The lecturers unanimously resolved this during an emergency college academic board meeting chaired by the the college principal Prof Edward Kirumira. The meeting was held in the Gender Conference hall at the school of Women and Gender Studies on Wednesday.

“We have agreed to give management a grace period of up to February 14. And within that time, central management has agreed to clear all the dues related to evening program,” Prof Kirumira told URN in an interview. The lecturers noted that teaching on the evening program in its current form is no longer tenable.

The same meeting also resolved that the college proposes modalities for a new program. According to Prof Kirumira, the college is considering shifting the evening program to afternoon or running parallel programs.

“We have also agreed in the academic board meeting that the evening program in its current form is no longer tenable, and that we’re going to restructure the evening program in a way that will not completely remove the evening program but is presented in a different way.

We have talked about the various proposals, we have talked about a parallel program with the current day program or an afternoon program. It was noted that from the academic year 2018/19 we’ll not admit students for the evening program in its current form”, said Kirumira.

Kirumira says that he has asked all deans to compile all outstanding evening teaching claims by staff so as to forward them to the university for payment.

According to Kirumira, there is need to rethink the evening program since it is not supported by support and administrative staff because most of them leave by 5:00pm.

“Sometimes when we look at the evening program, we look at the hour, the one hour and so we look at the physical lecturers who are teaching. But there have to be administrators who manage that program, there has to be cleaners in the evening.

So really when you look at the evening program, it is not supported by the support staff or the administrative staff. I have 395 staff, so everybody is affected because by either coordinators or lecturers, teachers per se or administrators or support staff. So I think we also need to rethink the who concept of workload,” he added.

CHUSS is the largest college at Makerere with five schools and close to 9000 students. The meeting came after lecturers in the School of Liberals and Performing Arts, School of Languages Literature and Communication, School of Gender and Women Studies and School of Psychology resolved to withdraw their services from the evening program citing failure by management to pay them extra load allowances.

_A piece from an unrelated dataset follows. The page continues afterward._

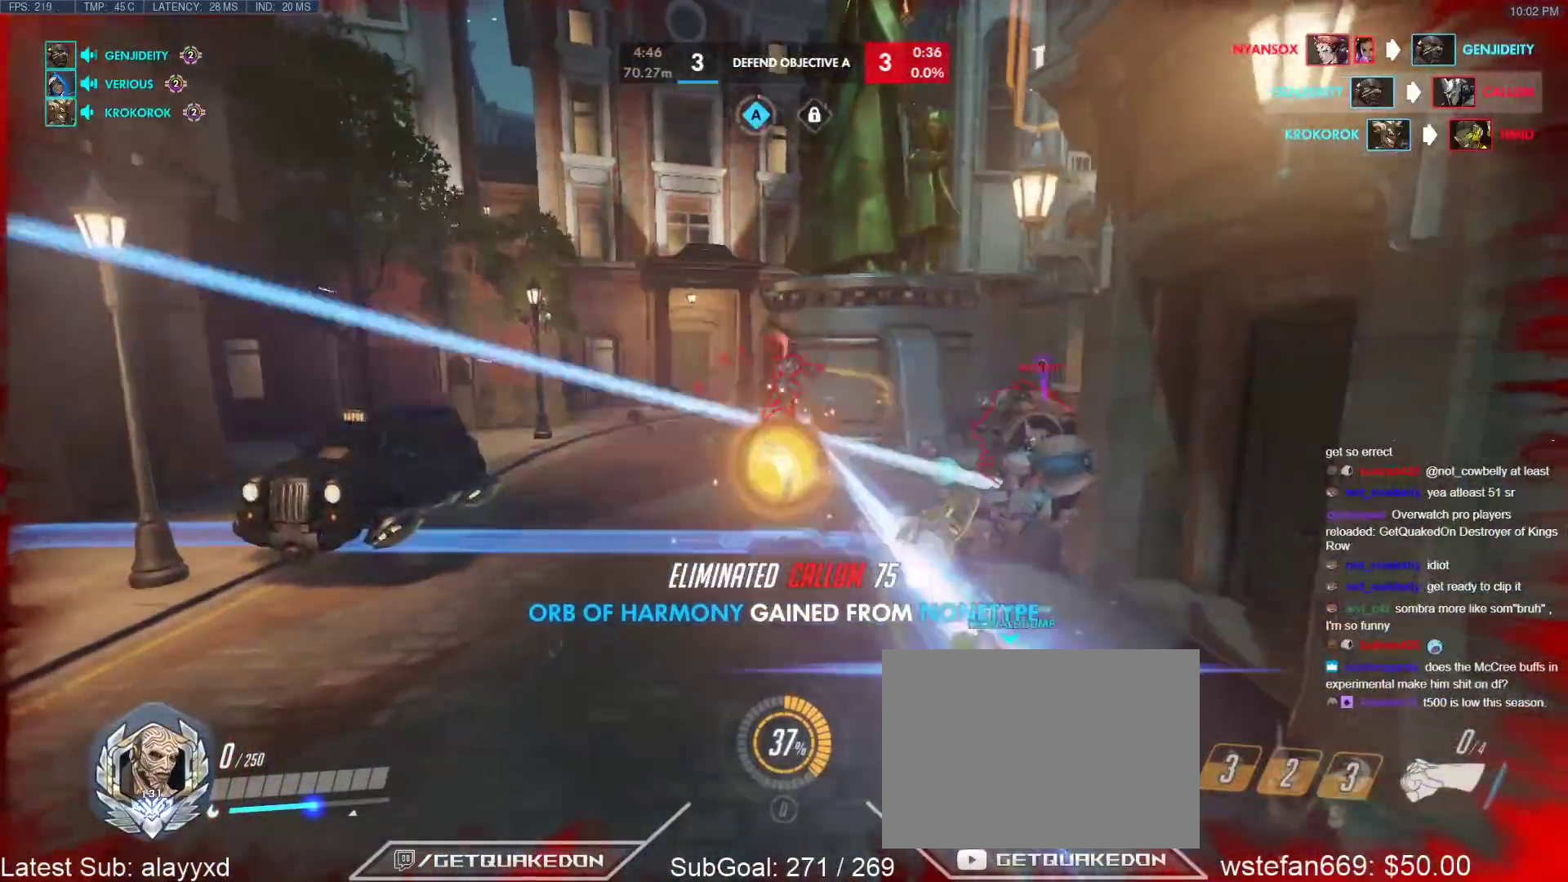
{"keys": [], "events": [[67, "r", "up"], [167, "w", "up"], [400, "r", "down"], [450, "r", "up"]]}
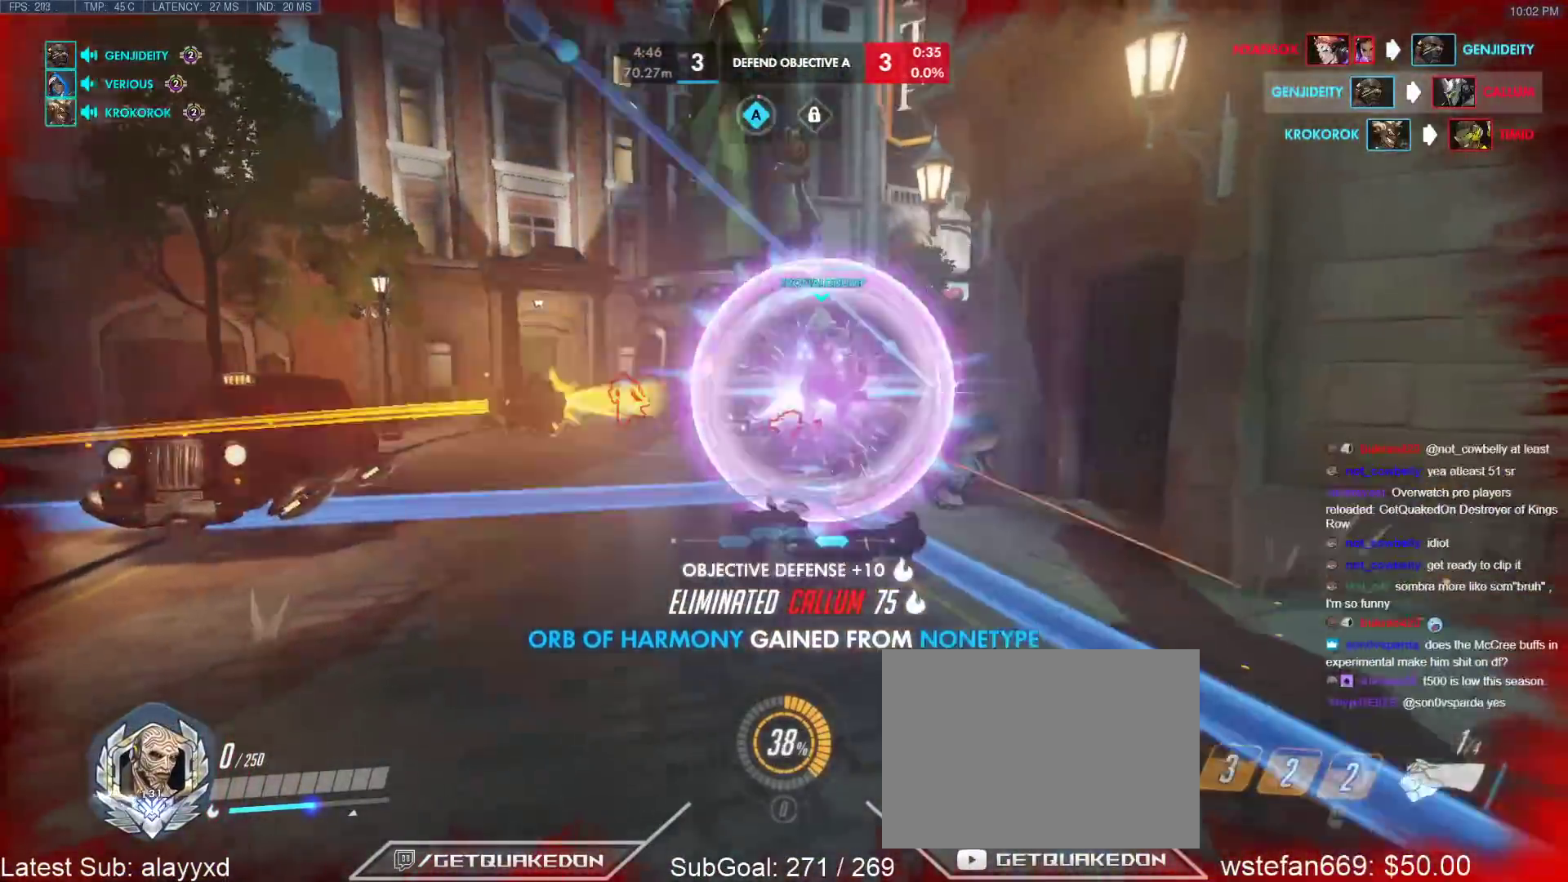
{"keys": ["space"], "events": [[467, "space", "down"]]}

They advised all students on the evening program to join the day time lectures. The university held a meeting with the lecturers and asked them to resume teaching and promised to clear their arrears by February 14.


Every lecturer at Makerere is expected to teach 10 hours each week. Due to under-funding by government, the university liberalised courses leading to the creation of more courses and introduction of evening courses in early 1990s.

The university resolved to pay lecturers allowances to teach on the evening program for the extra load. Lecturers would earn between Shs 30,000 and Shs 50,000 each hour.

Following the demands of staff for a pay rise in 2013 and subsequent closure of the university due to the lecturers strike, the University Council collapsed all the staff allowances into what was then referred to as an incentive paid to all staff per month.

However, the university failed to pay staff for eight months prompting them to lay down their tools again in 2016. The staff strike prompted students to strike forcing President Yoweri Museveni to close the university in his capacity as a visitor to public universities.

He appointed a Visitation Committee to study the causes of discontent among students and staff. The visitation committee recommended that the incentive allowance be abolished.


#1 Lakwena 2018-02-02 08:51

The biggest problem in Uganda is institutionalized dishonesty and self-service to public resources by a few mindless and heartless individuals.

Otherwise there is enough resources in this country, institutions and aliases to satisfactorily go around.

In other words, we are being afflicted by a severe moral deficit. Unless we re-examine our levels of honesty, the situation can only get worse, which is institutional collapse.